____ DATA SUPPLIED

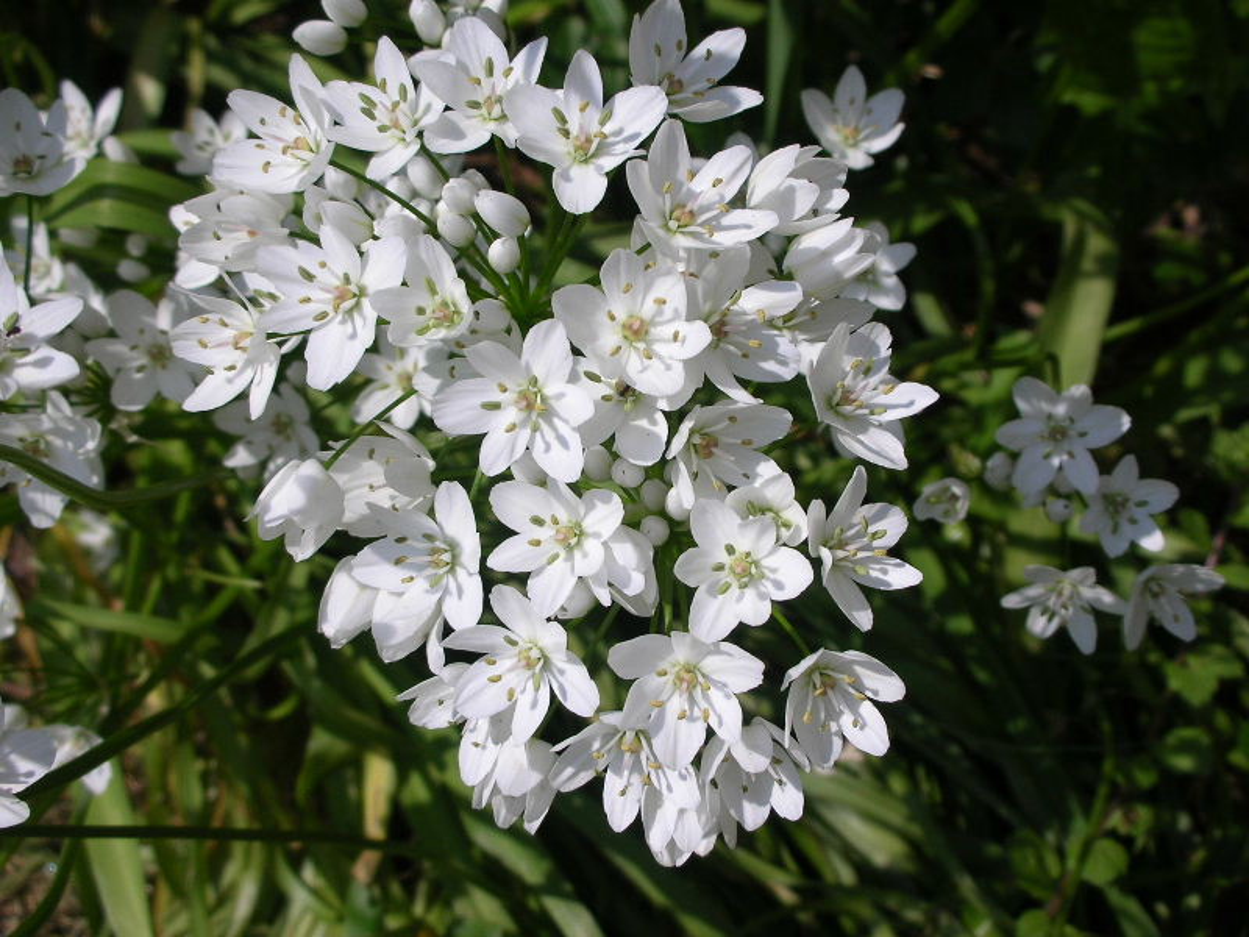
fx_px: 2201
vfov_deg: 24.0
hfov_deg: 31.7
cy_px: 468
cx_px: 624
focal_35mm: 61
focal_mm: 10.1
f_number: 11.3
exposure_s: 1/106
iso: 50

________
____ DATA SUPPLIED

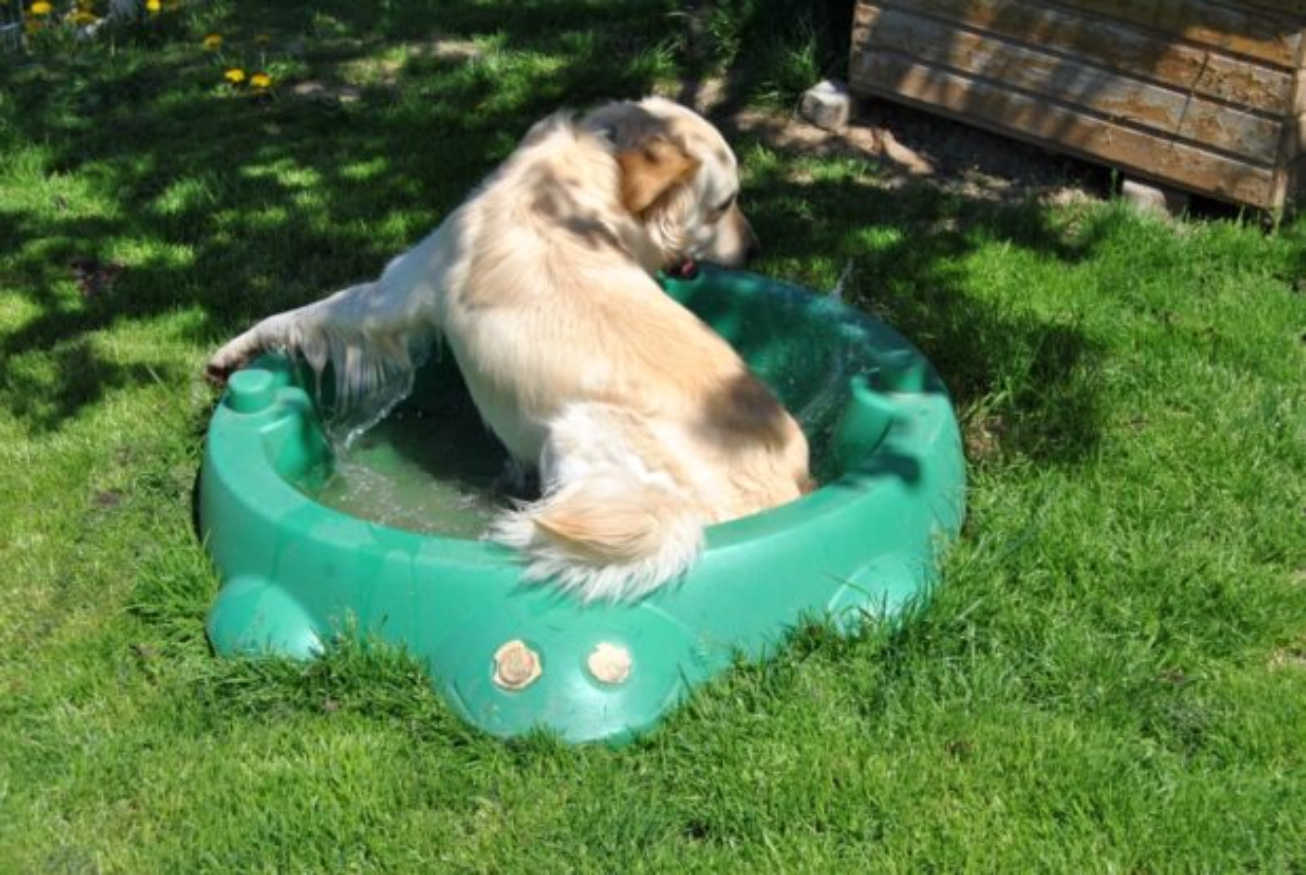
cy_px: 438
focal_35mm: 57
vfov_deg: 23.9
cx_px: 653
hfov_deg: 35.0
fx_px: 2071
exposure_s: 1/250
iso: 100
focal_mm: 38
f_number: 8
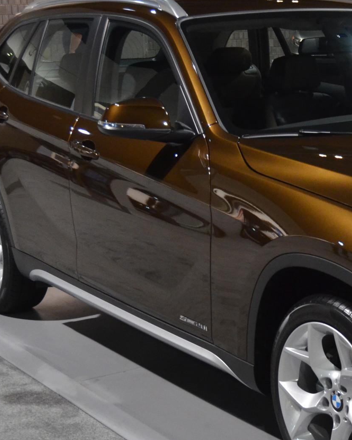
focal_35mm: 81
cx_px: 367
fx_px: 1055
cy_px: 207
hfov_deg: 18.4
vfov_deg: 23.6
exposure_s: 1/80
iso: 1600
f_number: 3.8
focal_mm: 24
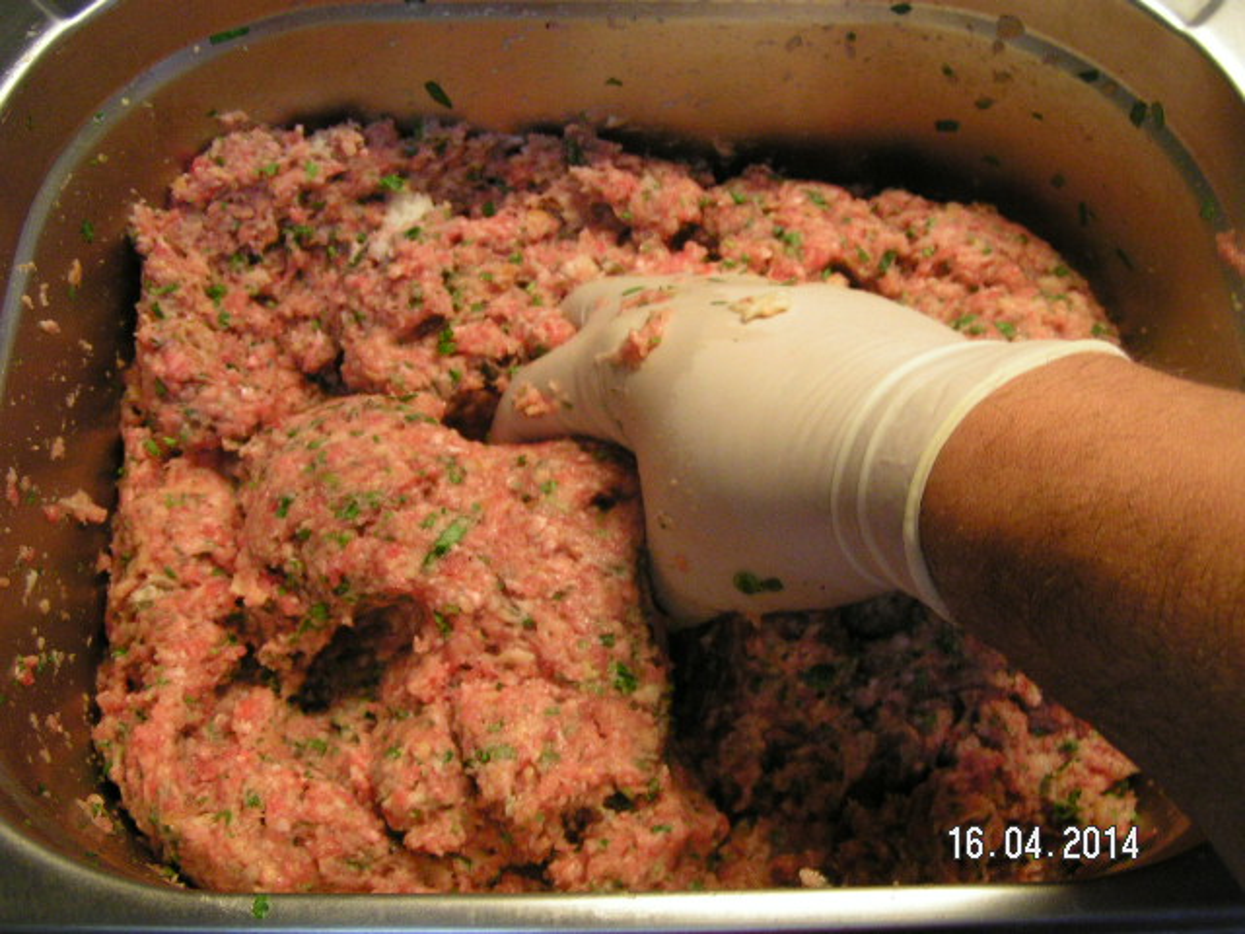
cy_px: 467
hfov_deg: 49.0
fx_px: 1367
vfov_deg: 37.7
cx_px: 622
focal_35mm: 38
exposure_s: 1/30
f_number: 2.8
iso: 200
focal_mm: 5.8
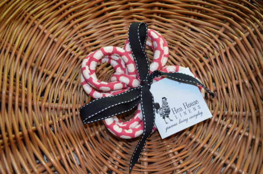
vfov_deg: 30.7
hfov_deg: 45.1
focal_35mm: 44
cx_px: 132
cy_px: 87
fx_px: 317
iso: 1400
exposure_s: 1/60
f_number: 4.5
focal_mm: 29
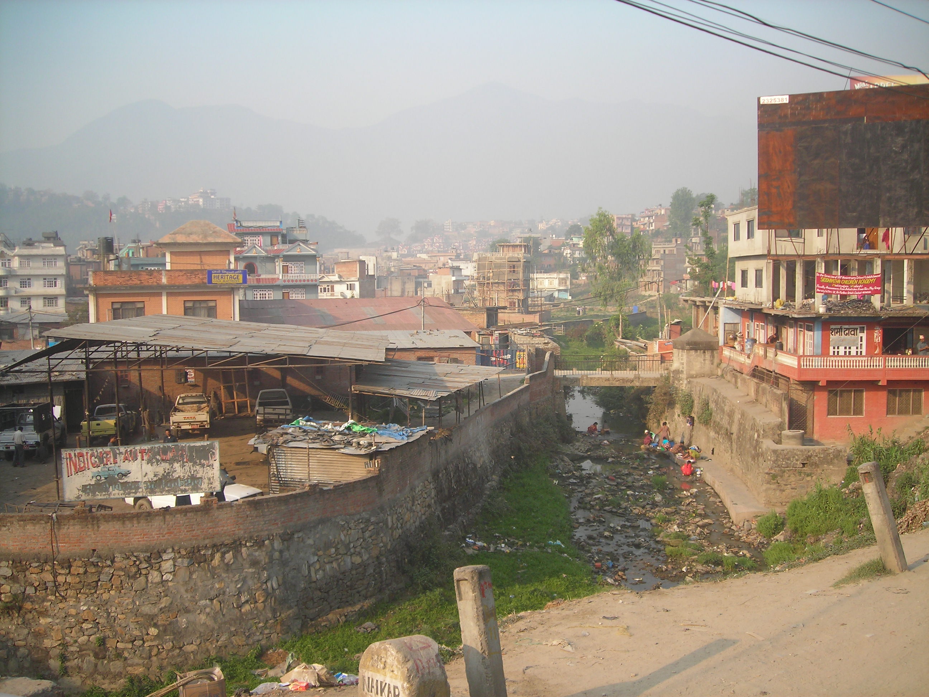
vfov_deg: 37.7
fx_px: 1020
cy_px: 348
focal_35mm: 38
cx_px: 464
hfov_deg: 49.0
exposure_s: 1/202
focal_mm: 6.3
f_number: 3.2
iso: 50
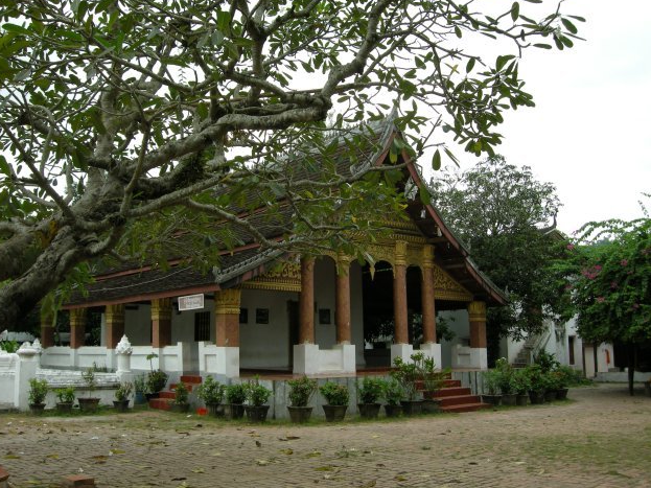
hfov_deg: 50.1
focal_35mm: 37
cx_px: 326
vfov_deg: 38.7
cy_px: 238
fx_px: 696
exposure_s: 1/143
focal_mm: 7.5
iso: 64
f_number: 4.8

________

> **TASK INSTRUCTIONS**: Begin at the line in the entries above that has "fx_px: 1367", stop after the line that has "f_number: 4.8", and output exactly those lines without pictures.

> **EXERCISE OUTPUT**:
fx_px: 1367
vfov_deg: 37.7
cx_px: 622
focal_35mm: 38
exposure_s: 1/30
f_number: 2.8
iso: 200
focal_mm: 5.8
vfov_deg: 30.7
hfov_deg: 45.1
focal_35mm: 44
cx_px: 132
cy_px: 87
fx_px: 317
iso: 1400
exposure_s: 1/60
f_number: 4.5
focal_mm: 29
vfov_deg: 37.7
fx_px: 1020
cy_px: 348
focal_35mm: 38
cx_px: 464
hfov_deg: 49.0
exposure_s: 1/202
focal_mm: 6.3
f_number: 3.2
iso: 50
hfov_deg: 50.1
focal_35mm: 37
cx_px: 326
vfov_deg: 38.7
cy_px: 238
fx_px: 696
exposure_s: 1/143
focal_mm: 7.5
iso: 64
f_number: 4.8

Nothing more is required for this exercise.